* **EXTRACTED RECORDS**
┄┄┄┄┄┄┄┄┄┄

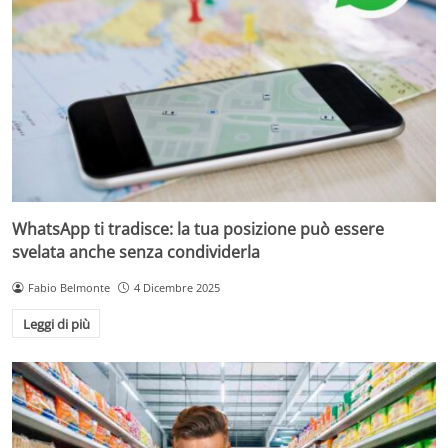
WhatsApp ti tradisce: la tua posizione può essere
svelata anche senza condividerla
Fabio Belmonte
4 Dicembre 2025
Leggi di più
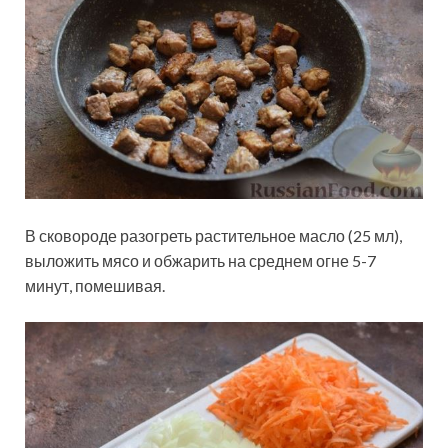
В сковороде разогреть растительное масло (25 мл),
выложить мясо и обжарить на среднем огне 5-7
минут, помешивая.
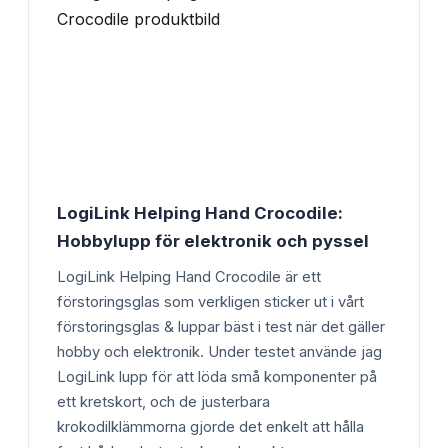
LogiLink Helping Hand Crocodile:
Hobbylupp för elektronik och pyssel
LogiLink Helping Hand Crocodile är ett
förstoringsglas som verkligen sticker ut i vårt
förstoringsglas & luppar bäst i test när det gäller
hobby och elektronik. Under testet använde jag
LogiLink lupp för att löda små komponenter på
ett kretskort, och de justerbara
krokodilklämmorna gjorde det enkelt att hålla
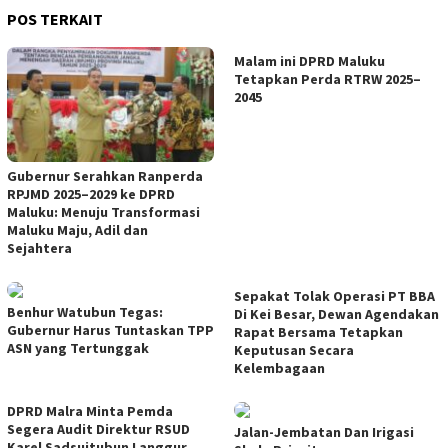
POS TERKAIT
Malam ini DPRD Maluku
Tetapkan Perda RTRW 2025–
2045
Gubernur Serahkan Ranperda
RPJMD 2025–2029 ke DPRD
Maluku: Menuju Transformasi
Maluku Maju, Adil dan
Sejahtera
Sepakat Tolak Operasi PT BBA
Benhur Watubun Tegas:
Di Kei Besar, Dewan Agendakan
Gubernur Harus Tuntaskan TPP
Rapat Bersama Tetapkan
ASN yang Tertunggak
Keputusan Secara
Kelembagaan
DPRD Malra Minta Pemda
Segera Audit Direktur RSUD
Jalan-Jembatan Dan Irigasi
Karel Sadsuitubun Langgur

┄┄┄┄┄┄┄┄┄┄

* **REQUIREMENT**
Lay out the text read from all of the records above as a JSON list of strings, with one string per line and blank lines left out. Leave the pictures out of the answer.

* **TASK SOLUTION**
[
  "WhatsApp ti tradisce: la tua posizione può essere",
  "svelata anche senza condividerla",
  "Fabio Belmonte",
  "4 Dicembre 2025",
  "Leggi di più",
  "В сковороде разогреть растительное масло (25 мл),",
  "выложить мясо и обжарить на среднем огне 5-7",
  "минут, помешивая.",
  "LogiLink Helping Hand Crocodile:",
  "Hobbylupp för elektronik och pyssel",
  "LogiLink Helping Hand Crocodile är ett",
  "förstoringsglas som verkligen sticker ut i vårt",
  "förstoringsglas & luppar bäst i test när det gäller",
  "hobby och elektronik. Under testet använde jag",
  "LogiLink lupp för att löda små komponenter på",
  "ett kretskort, och de justerbara",
  "krokodilklämmorna gjorde det enkelt att hålla",
  "POS TERKAIT",
  "Malam ini DPRD Maluku",
  "Tetapkan Perda RTRW 2025–",
  "2045",
  "Gubernur Serahkan Ranperda",
  "RPJMD 2025–2029 ke DPRD",
  "Maluku: Menuju Transformasi",
  "Maluku Maju, Adil dan",
  "Sejahtera",
  "Sepakat Tolak Operasi PT BBA",
  "Benhur Watubun Tegas:",
  "Di Kei Besar, Dewan Agendakan",
  "Gubernur Harus Tuntaskan TPP",
  "Rapat Bersama Tetapkan",
  "ASN yang Tertunggak",
  "Keputusan Secara",
  "Kelembagaan",
  "DPRD Malra Minta Pemda",
  "Segera Audit Direktur RSUD",
  "Jalan-Jembatan Dan Irigasi",
  "Karel Sadsuitubun Langgur"
]